There's an even better use-case I'll get to below as well, but I have this down as my dream scenario for a few reasons. The direct integration with the review UI, is to me the most handy. What you really want as a coord taking notes is not unlike what you really want built into your code editor as a software engineer. It's important you learn how to take notes, the same way it's important you learn to code, so overbearing Claude-Code type do-it-for-you solutions are not what you want. A simple code-completion or note-recommendation integration is really the value-add here. Code-complete is right in your editor, so DNA should meet users in their "code-editors" too.

The problem is, in review workflows, like in coding, there are a lot of "code editors" to choose from. The mission of the Academy Software Foundation is, in part, to create a space to centralize and better manage the chaos that is a million different proprietary ways of doing things. So in that spirit, let's re-hatch this plan a bit.

Re-shaping the "Dream" integration

The Project will need it's own frontend UI as well as an API. For this to be really open-source, DNA will need to be standalone. For it to be really useful, it will need to be integratable. Just like a tool like Open RV, it will need both options.

DNA_02

Screenshot of Dailies Notes Assistant being used side by side with RV.

The most recent mock-up I was able to test exists this way. A standalone web app that integrates with Google Meet, ShotGrid and Vexa AI (a meeting transcription application). Even as an extremely early test, the app shows huge promise and has the gears turning in everyone's brains about how to expand and add to the current functionality. In reviews where coordinators have a big screen near by, say in a meeting room, or a broadcast of some kind showing the versions under review, this workflow is great.

I do wonder though, especially in remote work cases (in which I can't emphasize enough how perfect SyncSketch is as a solution) — if the most useful scenario as a coordinator will be when you can bring the suggestions directly into your work with two use-cases of the transcription technology:

Direct assistance / recommendations:

DNA_03

Screenshot of Dailies Notes Assistant being used directly in ShotGrid RV.
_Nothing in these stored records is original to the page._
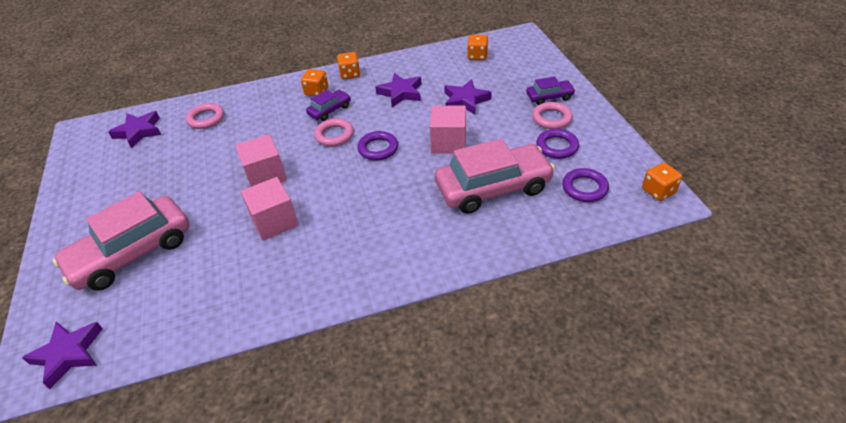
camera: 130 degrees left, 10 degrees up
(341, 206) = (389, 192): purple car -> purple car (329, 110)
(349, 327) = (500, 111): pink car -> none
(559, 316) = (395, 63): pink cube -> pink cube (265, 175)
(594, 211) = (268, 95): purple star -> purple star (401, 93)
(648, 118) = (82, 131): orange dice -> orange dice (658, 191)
Retraceable meeting transcriptions with version-based and speaker-based metadata:

DNA_04

Screenshot of Dailies Notes Assistant being used directly in ShotGrid as a post-review breadcrumb trail.

The latter use-case is the really important one and it's notably not out of the reach of the open-source UI. If I'm arguing for anything in this post, it's that this tool needs both it's own UI and integrations, and both should be made with the two usecases I've outlined in mind. As awesome as note taking suggestions will be — storing review transcriptions in ShotGrid (or some place else) further enhances the primary utility of tracking platforms and of a lot of coordinator responsibilities: Maintaining and communicating a record of work done and to be done on any given project.